Glass drinking straws have become all the rage as health-conscious consumers seek to reduce their exposure to potentially cancer-causing plastic compounds in their food.
From smoothie-slurping bloggers worrying that plastic straws will “leach trace amounts of toxic chemicals into food and into your body” to environmentally conscious sippers
bent on “saving … sea creatures from ingesting little teeny tiny pieces
of plastic,” it seems the glass straw will save our health and that of our planet.
Drawing my attention to this new phenomenon, a reader recently suggested
that instead of drinking coffee through the plastic lids that coffee
houses pop on paper cups, we should sip it through glass straws poked
through said plastic lids. But does this really solve the problem of BPA
and plastic food containers? Unfortunately, no.
For purely esthetic considerations, I’d be the first to favor glass
straws: they’re beautiful, natural, reusable and therefore
environment-friendly. Manufacturers even claim that they’re
shatter-proof, though I wouldn’t want to test this promise on my kids
(especially as they retail at a hefty $7 to $10 apiece!).
But as
long as we continue drinking coffee, tea and other hot beverages from
plastic-lined paper cups, glass straws won’t make much difference. You
see, it’s the paper cup that’s the main culprit, not the plastic straw.
Paper
cups intended for hot drinks are laminated with a liner made of
polyethylene that helps keep beverages warm and prevents the paper from
getting soggy and leaking. However, polyethylene has estrogenic
properties much like BPA, and these so-called “xenoestrogens” (man-made
chemicals that mimic the natural human hormones) are linked to a growing number of health problems, such as breast, ovarian, testicular, and prostate cancers, early puberty in girls, reduced sperm counts, altered functions of reproductive organs, obesity and behavioral problems.
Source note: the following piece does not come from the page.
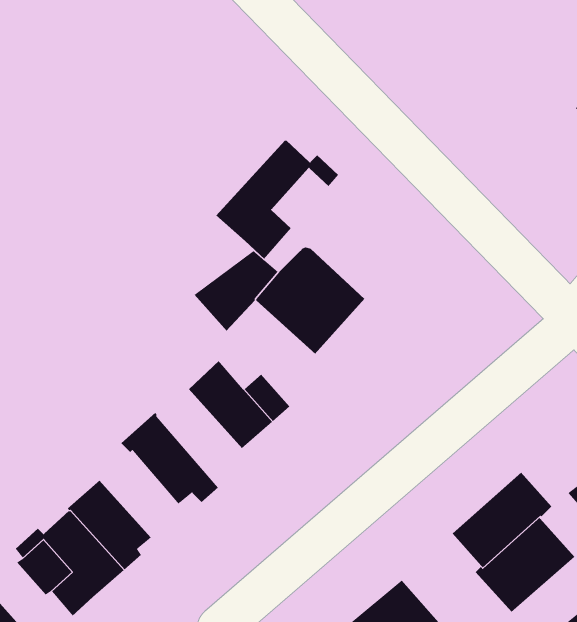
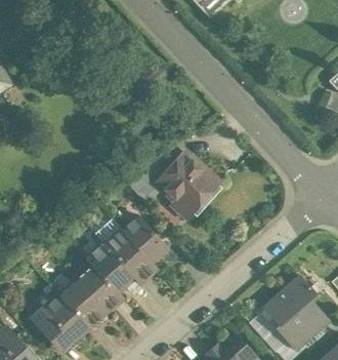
building: [215,140,339,260] -> none
building: none -> [104,232,150,284]
building: none -> [74,265,119,311]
A US government funded study published last year in the science journal Environmental Health Perspectives
found that the vast majority of commercially available food-grade
plastics such as polyethylene, polypropylene, polystyrene, and
polyethylene terephthalate, leach estrogen-like compounds into the foods
and drinks they contain—even those that are marked as being “BPA-free.”
Making
matters worse for the paper cup, it’s not environmentally friendly. Its
plastic lining prevents the cup from being recycled, and so every paper
cup that is manufactured and lined with plastic ends up in a landfill.
There, the paper will decompose, releasing methane, a greenhouse gas
with 23 times the heat-trapping power of carbon dioxide, according to Sustainability is Sexy,
a Seattle-based organization that seeks to “reduce the bitter
environmental, social and financial impact of disposable coffee cups”.
So
here’s my bold recommendation: just do away with paper cups and glass
straws altogether. To enjoy a hot drink, all you need is an
old-fashioned cup made from ceramic, china or glass and a few minutes to
prepare and enjoy your drink.
When you look at Mediterranean food traditions (which I celebrate in Zest for Life),
people in France, Italy and Spain drink coffee mostly as a treat and a
gentle stimulant (one in the morning to get going, another after lunch
to help stimulate digestion, and occasionally a third as an afternoon
pick-me-up), not as a source of hydration.
They drink small
quantities of strong coffee out of tiny espresso cups like the ones
pictured above. Because these small coffees don't take long to get
through, most people sit at a table or stand a bar and enjoy their
beverage without doing anything else (e.g. eating, driving, running for a
train, shopping, etc.). For this reason, plastic lids aren't necessary.
If you must
carry coffee with you, I suggest you prepare it at home and fill it
into a stainless-steel thermos where it will keep warm for hours and not
spill if you have to run or drive. I do this when I take long road
trips and it works beautifully: I get to drink my favorite brand of
coffee from a non-reactive container at a fraction of the cost of a cup
of coffee from a coffee shop and without needing to use cardboard,
plastic or glass straws. It's better for the environment too, as this
generates no garbage except for a few (biodegradable) coffee grinds.